— Text under study —
__________

March 18, 2016

‘Diminutive dynamo’ Erma Richards, Navy commander

By Jared Olar
Library assistant

In Mackinaw Township Cemetery is a gravestone marked with the Christian cross, bearing the following inscription:

ERMA A RICHARDS
CDR US NAVY
WORLD WAR II KOREA
OCT 31 1896 JUL 17 1991

This simple memorial of a Navy veteran’s service to her country and her fellow man was brought to my attention by Mackinaw historian Kathy Friend, who has supplied the Pekin Public Library with a couple of biographical items concerning the remarkable life and career of Erma Richards.

Richards’ life and personality are encapsulated in the first paragraph of her published obituary, which dubs her “the diminutive dynamo who rose to the rank of commander in the Navy Nurse Corps” – “diminutive” because she stood only 5 feet in height. Friend sums up her life with the comment, “I think she was an amazing lady.”

Born Oct. 31, 1896, in Waynesville, Ill., the daughter of William Clark and Leona Pearl (Heiserman) Richards, she grew up in Mackinaw with a brother and two sisters. Richards entered nurses training at Brokaw Hospital School of Nursing in Normal in 1991, graduating in 1922. She spent the rest of her life doing what she loved – caring for the sick.

After graduation, she served as a private duty nurse for seven years, working with Drs. Edson B. Hart, Joseph K.P. Hawks, Lester B. Cavins, and Fred W. Brian. However, it was, in the words of her obituary, “the promise of adventure and a more secure future” that led her to enlist in the Navy Nurse Corps in 1931.

Joining the Navy Nurse Corps fulfilled its promise of adventure. Richards was first stationed in Chelsea, Mass., then Portsmouth, Va., and the naval base at Guantanamo Bay, Cuba. She was then assigned to the USS Relief, which was at the time the only hospital ship in the world. The Relief followed the U.S. fleet in the Caribbean Sea.

After the bombing of Pearl Harbor, Richards was one of only 15 nurses chosen for assignment there in January 1942. After 15 months in Hawaii, she was assigned to a convalescent hospital in Asheville, N.C., as chief nurse.

As America’s war effort continued and casualties mounted, the need to provide care for the injured was met by the conversion of six tankers to hospital ships in the fall of 1944. Richards was assigned to one of them, the USS Benevolence, as chief nurse. Richards said that she loved being at sea.

In the summer of 1945, just before the war was ended with the atomic bombing of Hiroshima and Nagasaki, the Benevolence went to the Marshall Islands to join the Pacific fleet. The Benevolence steamed into Tokyo Bay on Aug. 25, 1945, and then received 1,500 American prisoners of war. Richards and her fellow nurses worked non-stop in caring for the liberated POWs.

__________

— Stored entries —
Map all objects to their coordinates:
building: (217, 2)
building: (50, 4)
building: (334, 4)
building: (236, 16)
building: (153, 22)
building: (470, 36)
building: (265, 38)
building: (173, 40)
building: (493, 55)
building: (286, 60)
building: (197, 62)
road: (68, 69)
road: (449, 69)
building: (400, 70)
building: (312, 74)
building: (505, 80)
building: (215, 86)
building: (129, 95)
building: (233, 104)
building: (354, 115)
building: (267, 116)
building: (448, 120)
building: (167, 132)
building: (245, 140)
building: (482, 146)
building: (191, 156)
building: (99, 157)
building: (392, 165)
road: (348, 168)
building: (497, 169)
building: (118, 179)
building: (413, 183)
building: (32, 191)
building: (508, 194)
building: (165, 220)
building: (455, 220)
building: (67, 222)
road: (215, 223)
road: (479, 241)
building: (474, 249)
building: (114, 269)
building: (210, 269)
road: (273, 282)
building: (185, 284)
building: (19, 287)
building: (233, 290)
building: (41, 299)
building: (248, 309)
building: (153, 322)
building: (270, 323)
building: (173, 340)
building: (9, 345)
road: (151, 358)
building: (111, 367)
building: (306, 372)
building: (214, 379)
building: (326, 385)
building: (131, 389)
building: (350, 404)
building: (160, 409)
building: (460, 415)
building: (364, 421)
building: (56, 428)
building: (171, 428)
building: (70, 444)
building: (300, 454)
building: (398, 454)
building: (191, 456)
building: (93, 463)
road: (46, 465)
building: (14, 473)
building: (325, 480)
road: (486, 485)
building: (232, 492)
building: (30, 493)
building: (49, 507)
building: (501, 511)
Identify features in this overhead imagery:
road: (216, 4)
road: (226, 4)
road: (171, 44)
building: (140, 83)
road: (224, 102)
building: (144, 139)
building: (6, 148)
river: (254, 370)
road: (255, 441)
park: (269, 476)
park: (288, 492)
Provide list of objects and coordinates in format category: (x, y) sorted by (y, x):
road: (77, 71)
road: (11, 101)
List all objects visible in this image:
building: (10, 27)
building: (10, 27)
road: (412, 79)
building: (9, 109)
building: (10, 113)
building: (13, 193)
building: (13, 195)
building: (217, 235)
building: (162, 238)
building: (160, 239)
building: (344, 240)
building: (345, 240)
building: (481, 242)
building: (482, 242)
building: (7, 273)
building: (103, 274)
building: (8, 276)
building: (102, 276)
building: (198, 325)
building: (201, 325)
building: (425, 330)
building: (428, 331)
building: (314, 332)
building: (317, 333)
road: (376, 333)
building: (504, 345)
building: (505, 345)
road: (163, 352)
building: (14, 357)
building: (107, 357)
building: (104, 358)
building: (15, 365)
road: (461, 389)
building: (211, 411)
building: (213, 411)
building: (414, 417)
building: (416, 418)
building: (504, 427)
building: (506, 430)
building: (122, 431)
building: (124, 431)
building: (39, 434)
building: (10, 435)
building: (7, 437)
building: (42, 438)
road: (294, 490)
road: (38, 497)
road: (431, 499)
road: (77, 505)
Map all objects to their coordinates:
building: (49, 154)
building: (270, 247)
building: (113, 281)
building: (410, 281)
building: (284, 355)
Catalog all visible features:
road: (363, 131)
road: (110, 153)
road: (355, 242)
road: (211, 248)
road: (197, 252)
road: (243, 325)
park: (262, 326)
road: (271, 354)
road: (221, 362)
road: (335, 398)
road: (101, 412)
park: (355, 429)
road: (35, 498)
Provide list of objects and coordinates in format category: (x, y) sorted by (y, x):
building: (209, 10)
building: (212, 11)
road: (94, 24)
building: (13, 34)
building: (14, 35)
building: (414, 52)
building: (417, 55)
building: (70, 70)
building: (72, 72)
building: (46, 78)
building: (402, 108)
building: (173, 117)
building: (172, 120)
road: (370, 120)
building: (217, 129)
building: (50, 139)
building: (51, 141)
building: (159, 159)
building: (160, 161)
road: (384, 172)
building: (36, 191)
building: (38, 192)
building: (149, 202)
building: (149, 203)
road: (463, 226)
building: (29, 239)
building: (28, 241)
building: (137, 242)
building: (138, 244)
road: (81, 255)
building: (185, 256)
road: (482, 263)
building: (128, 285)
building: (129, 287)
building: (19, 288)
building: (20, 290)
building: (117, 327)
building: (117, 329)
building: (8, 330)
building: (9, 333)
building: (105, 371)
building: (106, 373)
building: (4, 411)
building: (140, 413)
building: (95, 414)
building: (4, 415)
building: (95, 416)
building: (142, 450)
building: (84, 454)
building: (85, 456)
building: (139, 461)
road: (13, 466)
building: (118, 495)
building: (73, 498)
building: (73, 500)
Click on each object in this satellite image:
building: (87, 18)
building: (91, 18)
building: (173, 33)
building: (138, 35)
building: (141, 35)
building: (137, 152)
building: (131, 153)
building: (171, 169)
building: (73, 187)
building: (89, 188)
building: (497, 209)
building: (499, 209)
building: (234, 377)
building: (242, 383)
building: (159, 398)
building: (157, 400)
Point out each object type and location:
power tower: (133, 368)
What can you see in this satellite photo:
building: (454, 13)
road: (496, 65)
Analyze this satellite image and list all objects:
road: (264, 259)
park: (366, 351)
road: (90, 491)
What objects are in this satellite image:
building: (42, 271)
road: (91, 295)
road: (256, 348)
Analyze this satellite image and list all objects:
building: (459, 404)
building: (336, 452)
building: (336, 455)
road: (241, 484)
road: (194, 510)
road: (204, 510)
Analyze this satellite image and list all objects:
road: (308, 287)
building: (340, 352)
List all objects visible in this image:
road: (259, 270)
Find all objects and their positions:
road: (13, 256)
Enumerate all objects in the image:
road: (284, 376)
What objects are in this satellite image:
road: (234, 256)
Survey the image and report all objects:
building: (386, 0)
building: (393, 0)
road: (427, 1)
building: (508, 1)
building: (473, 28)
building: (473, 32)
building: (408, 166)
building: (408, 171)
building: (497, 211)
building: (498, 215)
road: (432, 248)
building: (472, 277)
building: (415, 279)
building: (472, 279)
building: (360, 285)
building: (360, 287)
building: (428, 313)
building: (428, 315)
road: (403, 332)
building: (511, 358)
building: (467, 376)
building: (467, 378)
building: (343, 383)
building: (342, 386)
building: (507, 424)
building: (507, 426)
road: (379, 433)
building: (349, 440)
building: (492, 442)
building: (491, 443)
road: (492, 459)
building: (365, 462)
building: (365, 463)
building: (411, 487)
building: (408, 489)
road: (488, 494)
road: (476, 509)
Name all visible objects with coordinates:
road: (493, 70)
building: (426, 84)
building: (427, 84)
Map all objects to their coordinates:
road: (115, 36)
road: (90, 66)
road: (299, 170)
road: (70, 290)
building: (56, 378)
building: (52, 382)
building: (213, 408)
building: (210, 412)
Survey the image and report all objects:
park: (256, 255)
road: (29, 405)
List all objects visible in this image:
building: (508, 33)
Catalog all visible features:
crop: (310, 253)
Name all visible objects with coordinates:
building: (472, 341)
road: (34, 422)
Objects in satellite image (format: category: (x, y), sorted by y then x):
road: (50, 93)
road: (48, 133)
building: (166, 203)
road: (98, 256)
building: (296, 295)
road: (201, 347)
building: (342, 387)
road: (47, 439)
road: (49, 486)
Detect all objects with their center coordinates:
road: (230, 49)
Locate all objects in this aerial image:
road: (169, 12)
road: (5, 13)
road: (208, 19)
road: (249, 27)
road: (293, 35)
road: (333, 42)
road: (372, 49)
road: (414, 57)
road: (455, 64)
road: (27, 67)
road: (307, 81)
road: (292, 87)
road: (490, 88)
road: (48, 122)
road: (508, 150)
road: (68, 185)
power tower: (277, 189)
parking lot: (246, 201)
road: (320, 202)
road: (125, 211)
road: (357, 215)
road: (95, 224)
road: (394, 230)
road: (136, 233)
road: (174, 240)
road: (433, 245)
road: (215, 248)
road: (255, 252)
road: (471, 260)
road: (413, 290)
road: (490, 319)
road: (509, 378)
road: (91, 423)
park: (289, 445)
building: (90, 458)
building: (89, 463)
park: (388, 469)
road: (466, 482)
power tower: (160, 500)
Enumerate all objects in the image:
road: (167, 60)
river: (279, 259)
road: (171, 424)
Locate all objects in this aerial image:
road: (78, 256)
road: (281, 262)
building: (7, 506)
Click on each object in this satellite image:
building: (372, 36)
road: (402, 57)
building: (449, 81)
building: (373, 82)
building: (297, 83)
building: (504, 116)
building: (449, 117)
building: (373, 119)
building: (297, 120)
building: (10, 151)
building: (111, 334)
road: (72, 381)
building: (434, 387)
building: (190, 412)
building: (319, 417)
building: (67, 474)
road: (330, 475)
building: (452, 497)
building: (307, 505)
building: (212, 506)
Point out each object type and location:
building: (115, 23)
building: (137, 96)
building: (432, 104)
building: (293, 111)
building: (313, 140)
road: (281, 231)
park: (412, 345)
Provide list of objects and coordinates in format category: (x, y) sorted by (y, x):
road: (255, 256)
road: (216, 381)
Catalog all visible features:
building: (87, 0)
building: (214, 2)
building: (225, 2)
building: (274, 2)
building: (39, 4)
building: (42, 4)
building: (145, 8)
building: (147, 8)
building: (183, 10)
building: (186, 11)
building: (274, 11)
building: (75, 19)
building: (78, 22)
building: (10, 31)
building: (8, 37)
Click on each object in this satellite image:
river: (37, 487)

__________

— The task —
Please copy the stretch of the Erma Richards article from "In the summer" through "the liberated POWs.", word for word.

— Solution to this task —
In the summer of 1945, just before the war was ended with the atomic bombing of Hiroshima and Nagasaki, the Benevolence went to the Marshall Islands to join the Pacific fleet. The Benevolence steamed into Tokyo Bay on Aug. 25, 1945, and then received 1,500 American prisoners of war. Richards and her fellow nurses worked non-stop in caring for the liberated POWs.